研究課題/領域番号 |
09671712
|
研究種目 |
基盤研究(C)
|
配分区分 | 補助金 |
応募区分 | 一般 |
研究分野 |
産婦人科学
|
研究機関 | 慶応義塾大学 |
研究代表者 |
塚崎 克己 慶應義塾大学, 医学部, 講師 (40118972)
|
研究期間 (年度) |
1997 – 1998
|
研究課題ステータス |
完了 (1998年度)
|
配分額 *注記 |
3,000千円 (直接経費: 3,000千円)
1998年度: 1,300千円 (直接経費: 1,300千円)
1997年度: 1,700千円 (直接経費: 1,700千円)
|
キーワード | 子宮体癌 / 糖鎖発現異常 / 糖転移酵素 / 糖鎖遺伝子 / 遺伝子導入 / 生物機能 |
研究概要 |
I. 子宮体癌におけるI型糖鎖発現機序の解明 β1-3ガラクトース転移酵素(GT)、β1-4GT活性を選択的に測定する系を確立した。

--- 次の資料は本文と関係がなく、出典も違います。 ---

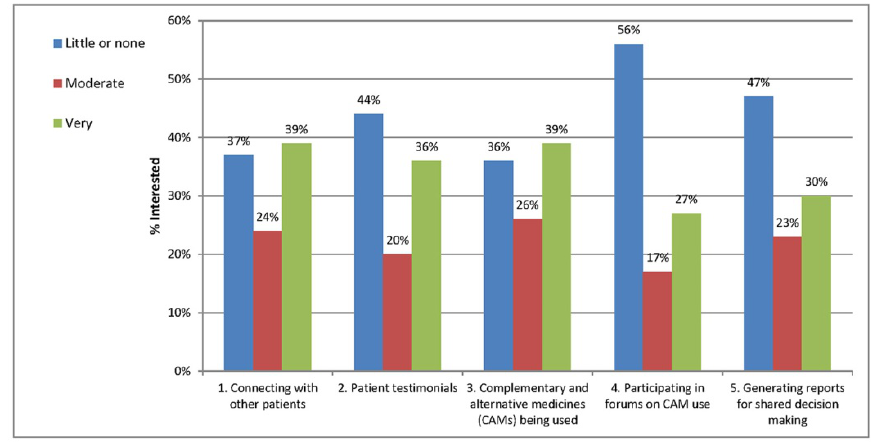
Figure 1 Interest in online portal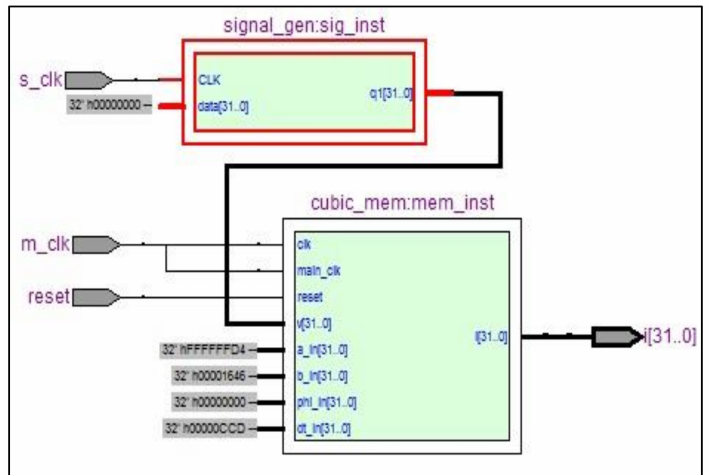
Figure 9. FPGA memristor emulator RTL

この測定系を用いて、子宮体癌株、子宮頚癌株、卵巣癌株を酵素源としてβ1-3GT、β1-4GT活性を測定したところ、子宮体癌株ではI型糖鎖を合成するβ1-3GTがII型糖鎖を合成するβ1-4GTに比べその活性が亢進していたことから、体癌でI型糖鎖が優位に発現する機序が明らかになった。逆にII型糖鎖の発現が優位である子宮頚癌株、卵巣癌株ではβ1-4GT活性がβ1-3GT活性に比べ亢進していた。 また、上記培養細胞を用いてβ1-4GTのcDNAによるNorthern blotting,、抗β1-4GTによるWestern blottingを行った結果、β1-4GTmRNAの発現やβ1-4GT蛋白の発現が、子宮体癌株では頚癌株、卵巣癌株に比べ著明に少ないことが判明し、癌化に伴う糖鎖発現の異常には、糖転移酵素遺伝子や糖転移酵素蛋白、糖転移酵素活性が密接に関連していることが明らかになった。 II. β1-4GT高発現株の生物学的特性の解明に関する研究 β1-4GTTcDNAを用いたNorthern blottingにて、β1-4GTmRNAの発現の少なかった子宮体癌株SNG-Mにβ1-4GTcDNAを導入し、β1-4GT高発現株を、またβl-4GTcDNAアンチセンスを導入したβ1-4GT低発現株を作成した。高発現株を用いて、糖鎖発現を薄層クロマトグラフィー免疫染色法にてmockと比較したところ、高発現株ではI型糖鎖であるLc3Cerの発現が低下し、II型糖鎖であるLe^xの発現が亢進しており、β1-4GTmRNAの導入により、細胞表面の糖鎖の発現に変化が起こっていることが判明した。さらに高発現株における細胞特性をmockと比較したところ、細胞倍加時間の短縮、細胞外基質への接着亢進、マトリゲルへの浸潤亢進が認められた。一方、低発現株ではラミニンへの接着低下が認められたことから、β1-4GTの発現が細胞増殖や細胞外基質への接着・浸潤能に関与する可能性が強く示唆された。